OpenAI Agent RFT: Train Agents for Efficient Tool Use

2025-11-10 OpenAI

tutorial agents training developer-tools

Why Agent RFT Changes How Models Learn Tool Usage

This is OpenAI’s build hour on Agent RFT (Reinforcement Fine-Tuning for agents) - the technical deep dive on how to train agents to use your specific tools better. Will (fine-tuning engineering) and Theo (solutions architect) walk through a complete example.

Agent RFT is the first time models interact with the outside world during training. The key innovation: during training, the agent can actually call your tool endpoints and explore different ways of using them. Then your custom grader endpoint provides reward signal. The model learns organically by trying many different tool calling strategies and hill-climbing on your task.

The demo makes it concrete. They modified FinQA (financial QA benchmark) to be harder - the agent only gets the question, no context, and must search through 2,800 financial reports to find the right one and answer, all within 10 tool calls. Tools: semantic search, list directories, cat to read documents.

The before/after is striking. Baseline GPT-5: 59% accuracy. After just 10 training steps: 73% accuracy (+11 points). But equally impressive: tool calls dropped from 8-9 to much fewer, tokens from 2,500 to 1,500, latency down 10% (5 seconds faster). The model learned to use tools more efficiently.

The variance plot is the diagnostic tool. Before training, you run each sample multiple times and look at score variance. Samples with high variance (sometimes 0, sometimes 1) are where the model can learn - good reasoning paths vs bad ones. Samples that always score 0 or always 1 don’t provide learning signal.

Watch the tool call distribution during training. The dashboard shows how tool usage evolves: initially heavy on “search”, then shifts to more “list” and “cat” calls as the model learns what works. “The model is just learning to use those tools much more efficiently.”

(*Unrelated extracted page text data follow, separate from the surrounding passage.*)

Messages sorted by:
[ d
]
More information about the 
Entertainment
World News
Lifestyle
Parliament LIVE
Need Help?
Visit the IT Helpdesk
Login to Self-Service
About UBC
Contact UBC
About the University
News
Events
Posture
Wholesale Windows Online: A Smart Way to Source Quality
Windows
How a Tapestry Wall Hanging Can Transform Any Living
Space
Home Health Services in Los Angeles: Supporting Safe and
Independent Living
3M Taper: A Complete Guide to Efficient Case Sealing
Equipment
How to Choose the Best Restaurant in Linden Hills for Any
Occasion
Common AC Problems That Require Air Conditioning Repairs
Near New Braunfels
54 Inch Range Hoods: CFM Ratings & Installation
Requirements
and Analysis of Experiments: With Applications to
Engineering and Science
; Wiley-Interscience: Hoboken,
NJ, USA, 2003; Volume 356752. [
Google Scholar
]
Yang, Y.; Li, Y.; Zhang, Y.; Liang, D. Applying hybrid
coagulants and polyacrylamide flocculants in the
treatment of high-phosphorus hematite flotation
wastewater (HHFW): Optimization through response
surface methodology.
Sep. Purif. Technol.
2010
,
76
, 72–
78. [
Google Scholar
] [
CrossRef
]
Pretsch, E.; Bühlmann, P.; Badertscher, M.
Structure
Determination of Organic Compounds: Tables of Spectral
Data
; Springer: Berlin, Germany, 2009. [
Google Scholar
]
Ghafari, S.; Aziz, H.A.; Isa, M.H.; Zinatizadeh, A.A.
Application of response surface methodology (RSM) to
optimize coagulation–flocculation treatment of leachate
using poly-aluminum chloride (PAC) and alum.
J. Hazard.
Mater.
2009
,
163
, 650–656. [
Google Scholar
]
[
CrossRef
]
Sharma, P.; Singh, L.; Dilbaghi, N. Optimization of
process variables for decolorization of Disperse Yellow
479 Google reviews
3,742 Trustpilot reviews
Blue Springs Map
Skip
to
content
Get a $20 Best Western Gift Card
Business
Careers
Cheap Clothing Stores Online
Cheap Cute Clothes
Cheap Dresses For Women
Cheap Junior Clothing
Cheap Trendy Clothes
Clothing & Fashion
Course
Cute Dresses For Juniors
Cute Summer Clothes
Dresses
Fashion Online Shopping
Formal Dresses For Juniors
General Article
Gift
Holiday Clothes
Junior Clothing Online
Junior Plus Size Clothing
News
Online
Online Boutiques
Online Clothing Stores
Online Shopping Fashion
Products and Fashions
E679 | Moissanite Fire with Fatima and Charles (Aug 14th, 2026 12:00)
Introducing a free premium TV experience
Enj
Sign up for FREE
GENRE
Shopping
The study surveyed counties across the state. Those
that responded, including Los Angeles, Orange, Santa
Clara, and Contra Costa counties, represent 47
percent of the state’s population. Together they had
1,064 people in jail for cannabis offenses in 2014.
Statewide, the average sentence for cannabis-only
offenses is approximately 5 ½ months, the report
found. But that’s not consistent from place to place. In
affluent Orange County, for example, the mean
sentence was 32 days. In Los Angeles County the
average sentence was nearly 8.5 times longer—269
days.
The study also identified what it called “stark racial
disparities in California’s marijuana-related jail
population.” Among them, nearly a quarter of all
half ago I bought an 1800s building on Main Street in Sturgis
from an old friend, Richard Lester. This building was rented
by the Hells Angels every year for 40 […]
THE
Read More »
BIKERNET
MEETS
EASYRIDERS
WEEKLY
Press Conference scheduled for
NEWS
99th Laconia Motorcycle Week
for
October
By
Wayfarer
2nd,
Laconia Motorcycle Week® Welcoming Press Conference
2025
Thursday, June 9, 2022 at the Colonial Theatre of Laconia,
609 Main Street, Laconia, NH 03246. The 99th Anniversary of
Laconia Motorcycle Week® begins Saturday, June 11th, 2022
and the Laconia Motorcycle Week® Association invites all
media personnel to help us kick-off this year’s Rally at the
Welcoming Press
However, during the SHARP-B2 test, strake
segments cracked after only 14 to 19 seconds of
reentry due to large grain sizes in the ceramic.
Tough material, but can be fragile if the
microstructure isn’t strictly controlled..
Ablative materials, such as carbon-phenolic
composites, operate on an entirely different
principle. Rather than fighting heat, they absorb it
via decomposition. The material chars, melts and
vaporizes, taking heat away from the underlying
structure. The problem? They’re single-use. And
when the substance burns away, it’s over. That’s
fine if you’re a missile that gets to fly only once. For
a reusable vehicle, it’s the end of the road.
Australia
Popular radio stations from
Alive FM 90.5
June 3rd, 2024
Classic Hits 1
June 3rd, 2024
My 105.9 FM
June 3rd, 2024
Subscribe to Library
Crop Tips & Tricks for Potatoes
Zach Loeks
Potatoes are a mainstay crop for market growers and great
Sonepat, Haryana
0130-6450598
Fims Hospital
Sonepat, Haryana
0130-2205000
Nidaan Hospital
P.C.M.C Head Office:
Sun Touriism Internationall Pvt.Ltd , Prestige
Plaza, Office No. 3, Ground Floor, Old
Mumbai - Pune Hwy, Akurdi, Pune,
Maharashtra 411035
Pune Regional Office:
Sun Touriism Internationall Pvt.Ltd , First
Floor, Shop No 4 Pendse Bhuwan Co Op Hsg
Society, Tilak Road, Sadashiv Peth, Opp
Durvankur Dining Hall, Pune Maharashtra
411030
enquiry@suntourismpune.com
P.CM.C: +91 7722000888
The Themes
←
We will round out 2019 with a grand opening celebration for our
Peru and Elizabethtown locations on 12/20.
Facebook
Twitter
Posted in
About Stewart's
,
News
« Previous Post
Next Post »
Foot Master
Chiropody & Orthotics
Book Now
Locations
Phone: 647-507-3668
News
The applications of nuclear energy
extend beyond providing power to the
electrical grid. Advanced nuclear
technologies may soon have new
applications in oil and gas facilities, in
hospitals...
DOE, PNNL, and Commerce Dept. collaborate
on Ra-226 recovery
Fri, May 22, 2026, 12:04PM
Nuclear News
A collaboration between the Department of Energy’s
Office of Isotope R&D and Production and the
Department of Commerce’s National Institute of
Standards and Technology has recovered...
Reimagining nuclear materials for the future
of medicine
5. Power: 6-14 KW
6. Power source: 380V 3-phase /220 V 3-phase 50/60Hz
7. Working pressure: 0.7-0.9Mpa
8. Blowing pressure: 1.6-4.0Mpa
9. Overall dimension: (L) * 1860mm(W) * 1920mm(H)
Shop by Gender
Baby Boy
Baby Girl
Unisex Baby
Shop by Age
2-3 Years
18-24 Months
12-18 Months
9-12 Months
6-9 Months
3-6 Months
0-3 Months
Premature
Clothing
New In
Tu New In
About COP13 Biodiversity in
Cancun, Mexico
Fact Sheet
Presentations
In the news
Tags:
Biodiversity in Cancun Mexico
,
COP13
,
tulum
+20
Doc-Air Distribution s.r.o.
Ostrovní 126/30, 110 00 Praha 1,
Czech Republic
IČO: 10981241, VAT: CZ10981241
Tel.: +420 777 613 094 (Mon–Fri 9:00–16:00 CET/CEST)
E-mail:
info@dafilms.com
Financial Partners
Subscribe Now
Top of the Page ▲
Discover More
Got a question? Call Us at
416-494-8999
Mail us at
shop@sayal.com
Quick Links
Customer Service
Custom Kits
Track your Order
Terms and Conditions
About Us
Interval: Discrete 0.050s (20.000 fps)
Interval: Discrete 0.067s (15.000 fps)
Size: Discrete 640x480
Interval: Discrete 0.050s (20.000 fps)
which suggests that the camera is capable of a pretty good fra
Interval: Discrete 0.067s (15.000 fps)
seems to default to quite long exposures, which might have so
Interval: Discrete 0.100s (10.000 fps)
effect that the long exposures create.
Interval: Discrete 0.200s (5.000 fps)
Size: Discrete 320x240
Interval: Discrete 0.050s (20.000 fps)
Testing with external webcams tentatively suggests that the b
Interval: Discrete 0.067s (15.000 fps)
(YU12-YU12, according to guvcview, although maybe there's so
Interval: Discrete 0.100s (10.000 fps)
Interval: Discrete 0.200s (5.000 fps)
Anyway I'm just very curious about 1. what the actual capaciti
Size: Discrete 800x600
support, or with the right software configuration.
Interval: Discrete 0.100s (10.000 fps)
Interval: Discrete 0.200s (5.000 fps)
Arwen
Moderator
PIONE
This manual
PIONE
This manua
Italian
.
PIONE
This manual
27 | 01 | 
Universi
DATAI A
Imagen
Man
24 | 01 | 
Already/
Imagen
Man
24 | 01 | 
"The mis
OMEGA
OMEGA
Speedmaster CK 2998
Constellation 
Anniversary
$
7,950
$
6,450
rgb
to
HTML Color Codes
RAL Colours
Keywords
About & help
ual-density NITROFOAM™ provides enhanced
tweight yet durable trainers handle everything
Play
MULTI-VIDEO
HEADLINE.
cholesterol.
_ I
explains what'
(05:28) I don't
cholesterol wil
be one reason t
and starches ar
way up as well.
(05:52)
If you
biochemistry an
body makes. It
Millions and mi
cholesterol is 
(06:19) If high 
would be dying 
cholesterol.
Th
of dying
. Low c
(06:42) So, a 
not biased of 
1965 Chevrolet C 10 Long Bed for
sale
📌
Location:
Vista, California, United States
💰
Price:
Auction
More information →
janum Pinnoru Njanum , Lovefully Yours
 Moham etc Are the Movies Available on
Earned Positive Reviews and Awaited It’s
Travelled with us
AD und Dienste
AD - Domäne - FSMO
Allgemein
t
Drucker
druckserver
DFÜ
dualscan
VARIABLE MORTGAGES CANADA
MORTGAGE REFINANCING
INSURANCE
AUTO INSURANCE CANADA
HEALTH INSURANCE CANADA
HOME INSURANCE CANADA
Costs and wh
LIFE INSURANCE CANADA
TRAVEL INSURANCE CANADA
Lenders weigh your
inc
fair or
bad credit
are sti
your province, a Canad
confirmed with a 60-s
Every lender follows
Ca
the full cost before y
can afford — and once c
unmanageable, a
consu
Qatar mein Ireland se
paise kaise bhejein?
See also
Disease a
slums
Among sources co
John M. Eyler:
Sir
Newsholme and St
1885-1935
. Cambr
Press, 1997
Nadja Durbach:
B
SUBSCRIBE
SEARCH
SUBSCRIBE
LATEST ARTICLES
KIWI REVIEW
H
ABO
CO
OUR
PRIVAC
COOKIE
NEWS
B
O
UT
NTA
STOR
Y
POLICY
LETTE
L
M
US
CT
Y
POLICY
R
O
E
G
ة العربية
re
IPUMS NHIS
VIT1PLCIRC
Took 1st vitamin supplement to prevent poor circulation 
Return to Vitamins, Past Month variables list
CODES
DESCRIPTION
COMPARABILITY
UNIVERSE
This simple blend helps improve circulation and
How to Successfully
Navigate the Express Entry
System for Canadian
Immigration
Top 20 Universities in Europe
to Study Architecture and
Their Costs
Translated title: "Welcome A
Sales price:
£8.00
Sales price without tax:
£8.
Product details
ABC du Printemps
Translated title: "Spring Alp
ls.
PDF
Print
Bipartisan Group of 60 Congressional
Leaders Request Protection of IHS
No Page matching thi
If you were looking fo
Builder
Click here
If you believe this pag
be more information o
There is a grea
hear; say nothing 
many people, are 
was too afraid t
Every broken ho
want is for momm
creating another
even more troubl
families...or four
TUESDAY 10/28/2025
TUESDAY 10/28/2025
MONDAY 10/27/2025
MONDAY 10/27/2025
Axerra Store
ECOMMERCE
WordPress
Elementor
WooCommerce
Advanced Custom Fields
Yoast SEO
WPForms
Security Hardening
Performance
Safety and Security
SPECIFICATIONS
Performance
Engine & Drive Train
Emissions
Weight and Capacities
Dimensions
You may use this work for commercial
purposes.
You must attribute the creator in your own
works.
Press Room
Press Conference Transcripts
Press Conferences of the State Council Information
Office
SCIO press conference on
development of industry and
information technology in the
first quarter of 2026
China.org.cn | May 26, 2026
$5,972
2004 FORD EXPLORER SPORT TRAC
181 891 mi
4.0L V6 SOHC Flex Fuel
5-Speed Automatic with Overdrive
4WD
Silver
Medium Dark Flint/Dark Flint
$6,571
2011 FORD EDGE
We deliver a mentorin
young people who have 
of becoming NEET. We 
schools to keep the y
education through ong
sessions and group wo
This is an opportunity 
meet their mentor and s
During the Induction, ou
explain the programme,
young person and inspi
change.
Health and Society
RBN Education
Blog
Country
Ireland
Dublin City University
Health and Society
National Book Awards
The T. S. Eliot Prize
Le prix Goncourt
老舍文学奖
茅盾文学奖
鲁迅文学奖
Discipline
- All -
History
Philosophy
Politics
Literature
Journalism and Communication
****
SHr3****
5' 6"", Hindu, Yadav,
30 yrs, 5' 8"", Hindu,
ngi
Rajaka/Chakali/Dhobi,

10 Technical Insights From the Agent RFT Demo

Agent RFT = tools during training - First time models call external endpoints during training process
Custom grader endpoint - You define reward signal; model learns what “good” looks like
FinQA demo - 59% → 73% accuracy in 10 steps; 8-9 tool calls → much fewer
Latency reduction - 10% faster (5 seconds); tokens 2500 → 1500
Compute multiplier - Controls exploration; higher = more variance, more endpoint load
Variance diagnostic - Run samples 3x, look for variance; that’s where learning happens
Tool call budget - Can constrain to 10 calls max; model learns to stay within budget
Model grader vs string grader - Model grader handles formatting variance (0.07 vs 7%)
Unique rollout IDs - Track tool calls across rollouts for state management
Watch tool distribution - Dashboard shows which tools model learns to favor

What This Means for Custom Agent Development

Agent RFT lets models learn tool usage by actually using tools during training - exploring strategies and hill-climbing on your reward signal. The implication: agents can be trained to use your specific APIs efficiently, not just generically. Custom tool expertise becomes a trainable property.